WRITTEN PROBLEM: Using the knowledge graph builder documentation, explain why the example response for the "build_from_text" action reports four entities added.
──────── QUOTED PASSAGE
Knowledge Graph Builder Tool

Tool Name: kg_builder
Category: Knowledge Graph Construction
Status: ✅ Complete

Overview

The KnowledgeGraphBuilderTool provides comprehensive knowledge graph construction capabilities for AIECS agents. It supports building graphs from unstructured text, documents, and structured data (CSV/JSON).

Features

  • Text-to-Graph: Extract entities and relations from natural language text

  • Document-to-Graph: Process documents with chunking and batch extraction

  • Structured Data Import: Import from CSV and JSON files with schema mapping

  • Statistics: Get knowledge graph statistics and metrics

Tool Registration

The tool is automatically registered with the AIECS tool registry:

from aiecs.tools.knowledge_graph import KnowledgeGraphBuilderTool

# Tool is registered as "kg_builder"

Input Schema

KnowledgeGraphBuilderInput

{
    "action": str,  # Required: "build_from_text", "build_from_document", "build_from_structured_data", "get_stats"
    "text": str,  # Optional: Text to process (for build_from_text)
    "document_path": str,  # Optional: Document path (for build_from_document)
    "data_path": str,  # Optional: Data file path (for build_from_structured_data)
    "schema_mapping": dict,  # Optional: Schema mapping (for build_from_structured_data)
    "source": str,  # Optional: Source identifier (default: "unknown")
    "entity_types": List[str],  # Optional: Entity types to extract
    "chunk_size": int,  # Optional: Chunk size for documents (default: 1000)
    "chunk_overlap": int  # Optional: Chunk overlap (default: 200)
}

Actions

1. Build from Text

Action: "build_from_text"

Extract entities and relations from natural language text.

Example:

result = await tool.run(
    op="kg_builder",
    action="build_from_text",
    text="Alice works at Tech Corp in San Francisco. Bob is her colleague.",
    source="example_doc",
    entity_types=["Person", "Company", "Location"]
)

Response:

{
    "success": True,
    "source": "example_doc",
    "entities_added": 4,
    "relations_added": 3,
    "entities": [
        {
            "id": "entity_1",
            "type": "Person",
            "properties": {"name": "Alice"}
        },
        {
            "id": "entity_2",
            "type": "Company",
            "properties": {"name": "Tech Corp"}
        },
        {
            "id": "entity_3",
            "type": "Location",
            "properties": {"name": "San Francisco"}
        },
        {
            "id": "entity_4",
            "type": "Person",
            "properties": {"name": "Bob"}
        }
    ],
    "relations": [
        {
            "source_id": "entity_1",
            "target_id": "entity_2",
            "relation_type": "WORKS_FOR"
────────────────
──────── DATASET EXCERPT
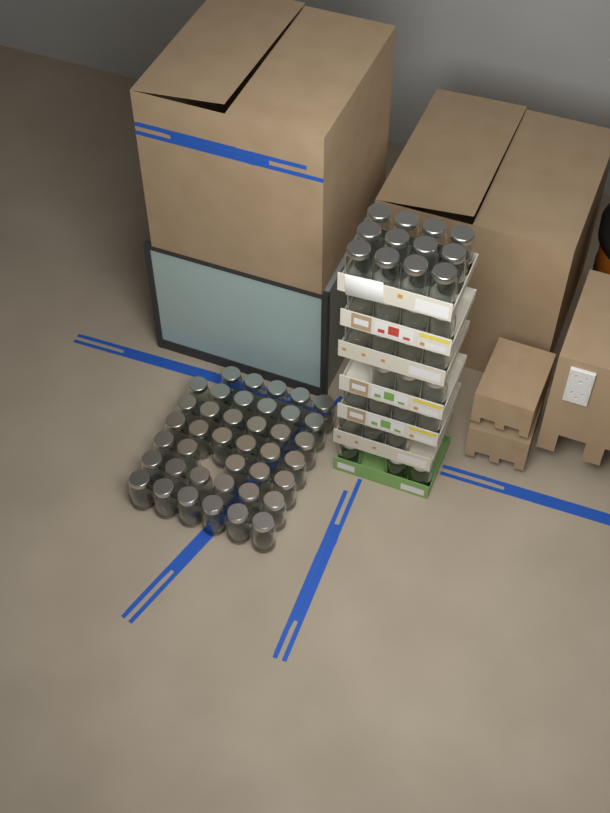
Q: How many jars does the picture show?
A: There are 73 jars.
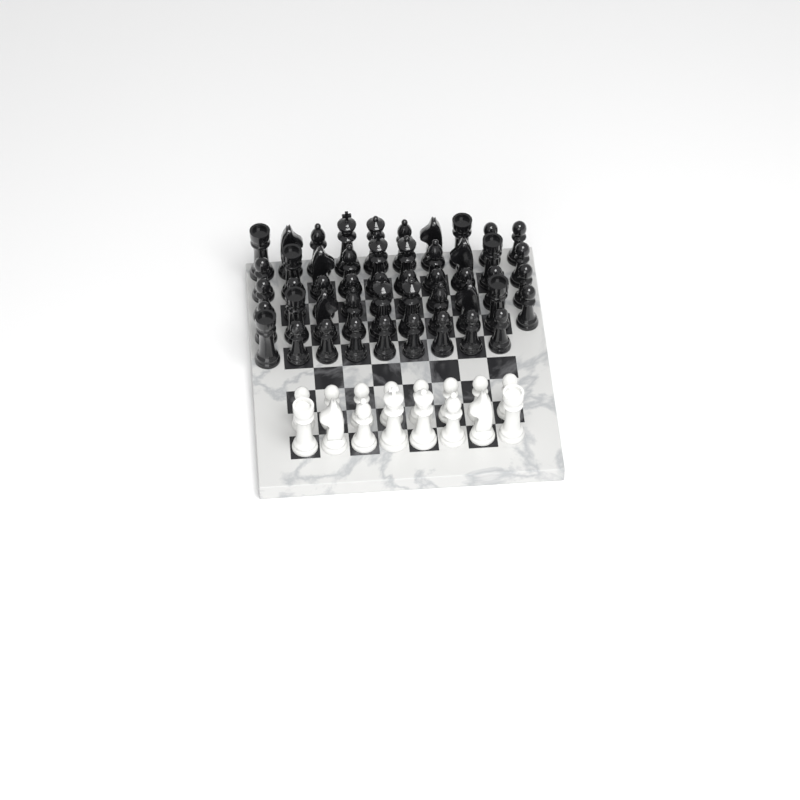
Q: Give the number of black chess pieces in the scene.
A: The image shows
────────────────
TASK ANSWER: The response's entities list contains four items: Alice and Bob as Person, Tech Corp as Company, and San Francisco as Location. Each belongs to one of the three entity types requested in the example call.